Essentials of Classic Italian Cooking - Marcella Hazan [261]
4. Wash half a dozen small mint leaves, tear them into 2 or 3 pieces each, and sprinkle them over the orange, radish, and cucumber slices.
5. Add salt, olive oil, and lemon juice, toss thoroughly to coat well, and serve at once.
Pinzimonio—Olive Oil, Salt, and Black Pepper Dip for Raw Vegetables
THE WORD pinzimonio is a contraction, facetious in origin but long since firmly established in respectable usage, of pinzare, to pinch, and matrimonio, matrimony. It describes the custom of holding a raw vegetable between thumb and forefinger—“pinching” it—and “marrying” it with a dip of olive oil, salt, and pepper.
In restaurants pinzimonio is sometimes brought to the table when one sits down, even before one looks at the menu, but its most appropriate and refreshing use is after the meat or fish course of a substantial and palate-taxing meal.
The usual assortment of raw vegetables for pinzimonio includes all or most of the following: carrots, sweet peppers, finocchio, artichokes, celery, cucumbers, radishes, and scallions. Here is how to prepare them:
1. Wash and peel the carrots. If they are small and they have fresh, leafy tops, leave the tops on to hold them by. If you have larger carrots, take a slice off the top, and split the carrot in two lengthwise.
2. Split the peppers in two to expose and remove the pulpy core with all the seeds. Cut the peppers lengthwise into strips about 1½ inches wide.

Records contained in a dataset:
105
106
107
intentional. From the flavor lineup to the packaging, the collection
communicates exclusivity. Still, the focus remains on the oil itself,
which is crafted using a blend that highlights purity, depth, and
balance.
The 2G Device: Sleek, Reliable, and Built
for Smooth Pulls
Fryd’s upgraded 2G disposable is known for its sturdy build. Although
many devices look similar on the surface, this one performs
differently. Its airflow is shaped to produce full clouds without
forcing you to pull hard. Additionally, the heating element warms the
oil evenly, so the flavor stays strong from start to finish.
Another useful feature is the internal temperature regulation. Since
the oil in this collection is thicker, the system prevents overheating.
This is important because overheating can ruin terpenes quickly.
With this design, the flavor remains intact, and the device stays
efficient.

Questions on the material:
1. Duplicate the part of the cookbook excerpt from "In restaurants pinzimonio" to "in two lengthwise.".
2. Set down the lines of the listing from its first line to the line with "oil evenly, so", unchanged.

Results for the exercise:
1.
In restaurants pinzimonio is sometimes brought to the table when one sits down, even before one looks at the menu, but its most appropriate and refreshing use is after the meat or fish course of a substantial and palate-taxing meal.
The usual assortment of raw vegetables for pinzimonio includes all or most of the following: carrots, sweet peppers, finocchio, artichokes, celery, cucumbers, radishes, and scallions. Here is how to prepare them:
1. Wash and peel the carrots. If they are small and they have fresh, leafy tops, leave the tops on to hold them by. If you have larger carrots, take a slice off the top, and split the carrot in two lengthwise.

2.
105
106
107
intentional. From the flavor lineup to the packaging, the collection
communicates exclusivity. Still, the focus remains on the oil itself,
which is crafted using a blend that highlights purity, depth, and
balance.
The 2G Device: Sleek, Reliable, and Built
for Smooth Pulls
Fryd’s upgraded 2G disposable is known for its sturdy build. Although
many devices look similar on the surface, this one performs
differently. Its airflow is shaped to produce full clouds without
forcing you to pull hard. Additionally, the heating element warms the
oil evenly, so the flavor stays strong from start to finish.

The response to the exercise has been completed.